- A PEC da escala 6 X 1 propõe dois dias de descanso semanal e jornada máxima de quarenta horas por semana, sem redução salarial.
- O cronograma prevê: 60 dias após a promulgação para queda de 44 para 42 horas; e quatorze meses para valer a jornada de quarenta horas, com o descanso de dois dias já em vigor após os 60 dias.
- Acordos coletivos poderão calcular os dois dias de folga pela média mensal, permitindo semanas com mais dias trabalhados seguidas e folgas compensatórias, desde que haja pelo menos uma folga em cada semana.
- Cláusulas antigas que previam jornadas superiores a quarenta horas ou apenas um dia de folga perdem validade 60 dias após a Emenda.
- Há exceções: profissionais com diploma superior e remuneração mensal acima de 2,5 vezes o teto do INSS não ficam sujeitos às novas regras; microempreendedores individuais, microempresas e empresas de pequeno porte terão medidas de mitigação; contratos com governos poderão ter aditivo em até 12 meses para reequilibrar custos, e terceirizados entrarão na nova jornada quando o aditivo for assinado ou após 12 meses.

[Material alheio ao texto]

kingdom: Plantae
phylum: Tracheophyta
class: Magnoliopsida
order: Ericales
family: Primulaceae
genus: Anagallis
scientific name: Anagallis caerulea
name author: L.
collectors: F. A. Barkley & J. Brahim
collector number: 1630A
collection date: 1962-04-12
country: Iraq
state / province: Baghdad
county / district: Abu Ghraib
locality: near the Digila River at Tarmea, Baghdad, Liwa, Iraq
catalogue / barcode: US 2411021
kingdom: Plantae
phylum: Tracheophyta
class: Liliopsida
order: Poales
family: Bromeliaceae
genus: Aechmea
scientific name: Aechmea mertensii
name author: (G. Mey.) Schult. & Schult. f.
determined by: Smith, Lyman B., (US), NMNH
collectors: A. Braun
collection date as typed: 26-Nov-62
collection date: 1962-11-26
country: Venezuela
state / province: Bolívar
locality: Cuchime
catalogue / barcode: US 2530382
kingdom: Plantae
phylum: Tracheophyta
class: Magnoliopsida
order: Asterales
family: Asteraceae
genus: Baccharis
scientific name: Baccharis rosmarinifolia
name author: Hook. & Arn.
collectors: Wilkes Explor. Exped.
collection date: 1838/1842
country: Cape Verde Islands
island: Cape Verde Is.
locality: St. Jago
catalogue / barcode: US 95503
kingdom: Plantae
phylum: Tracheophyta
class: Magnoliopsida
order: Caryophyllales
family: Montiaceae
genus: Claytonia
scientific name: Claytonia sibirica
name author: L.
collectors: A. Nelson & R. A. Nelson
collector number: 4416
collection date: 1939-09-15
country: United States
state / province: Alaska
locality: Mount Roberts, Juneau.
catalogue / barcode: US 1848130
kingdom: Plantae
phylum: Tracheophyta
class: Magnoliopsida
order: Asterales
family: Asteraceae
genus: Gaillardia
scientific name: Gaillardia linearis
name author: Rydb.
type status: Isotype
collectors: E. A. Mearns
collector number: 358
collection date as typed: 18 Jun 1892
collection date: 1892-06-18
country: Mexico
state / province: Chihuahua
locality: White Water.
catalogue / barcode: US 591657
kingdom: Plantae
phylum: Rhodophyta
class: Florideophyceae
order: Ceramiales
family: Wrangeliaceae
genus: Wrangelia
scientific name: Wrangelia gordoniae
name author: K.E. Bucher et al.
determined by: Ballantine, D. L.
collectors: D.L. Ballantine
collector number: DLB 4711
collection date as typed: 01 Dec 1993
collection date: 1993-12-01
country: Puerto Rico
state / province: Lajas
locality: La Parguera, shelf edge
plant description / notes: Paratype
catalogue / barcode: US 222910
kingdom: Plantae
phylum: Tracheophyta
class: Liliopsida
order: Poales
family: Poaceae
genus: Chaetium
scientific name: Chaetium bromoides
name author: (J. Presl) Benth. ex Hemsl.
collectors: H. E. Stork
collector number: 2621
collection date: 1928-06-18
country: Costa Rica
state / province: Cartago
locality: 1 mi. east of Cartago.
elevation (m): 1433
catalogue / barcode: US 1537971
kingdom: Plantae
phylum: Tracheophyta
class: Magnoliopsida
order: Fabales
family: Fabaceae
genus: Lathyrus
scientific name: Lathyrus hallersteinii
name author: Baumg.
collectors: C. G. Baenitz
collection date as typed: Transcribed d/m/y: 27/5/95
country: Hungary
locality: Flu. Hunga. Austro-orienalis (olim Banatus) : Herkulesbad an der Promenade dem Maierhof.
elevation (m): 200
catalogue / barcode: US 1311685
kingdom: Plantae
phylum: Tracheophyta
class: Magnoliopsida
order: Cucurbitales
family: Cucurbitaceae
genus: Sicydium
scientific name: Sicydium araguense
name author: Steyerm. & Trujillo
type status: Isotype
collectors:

O relator da PEC da escala 6 X 1, deputado Leo Prates (Republicanos-BA), apresentou nesta segunda-feira (25 mai 2026) o relatório da proposta. O texto extingue o modelo atual e estabelece direito a 2 dias de descanso semanais e jornada máxima de 40 horas, sem redução salarial. A íntegra está disponível em PDF.
Para evitar impactos na inflação e no emprego, o relator criou um cronograma de transição gradual e regras para pequenas empresas. Também conferiu aos sindicatos maior poder de negociação para flexibilizar turnos de trabalho.
A implementação das 40 horas não será imediata. Em 60 dias após a promulgação, a jornada passa de 44 para 42 horas, e as 40 horas valerão 14 meses depois. O direito aos 2 dias de folga começa já após os 60 dias.
Acordos coletivos
Setores que operam 24/7, como hospitais, hotéis e segurança, poderão definir as folgas por meio de acordos coletivos. A média mensal poderá permitir compensação de dias, desde que haja uma folga em cada semana.
Cláusulas de acordos antigos que previam jornadas superiores a 40 horas ou apenas 1 dia de folga perderão validade 60 dias após a publicação da Emenda Constitucional.
Quem fica de fora
Funcionário com diploma superior e remuneração mensal ≥ 2,5 vezes o teto do INSS (atual 21.188) fica excluído das novas regras. Não há exceção para estatais ou administrações diretas públicas.
Para microempreendedores, micro e pequenas empresas, o parecer prevê lei complementar com medidas de mitigação e transição para manter empregos. Contratos com o setor público federal, estadual ou municipal terão aditivo em até 12 meses. Trabalhadores terceirizados passam a seguir a nova jornada com o aditivo ou ao fim de 1 ano.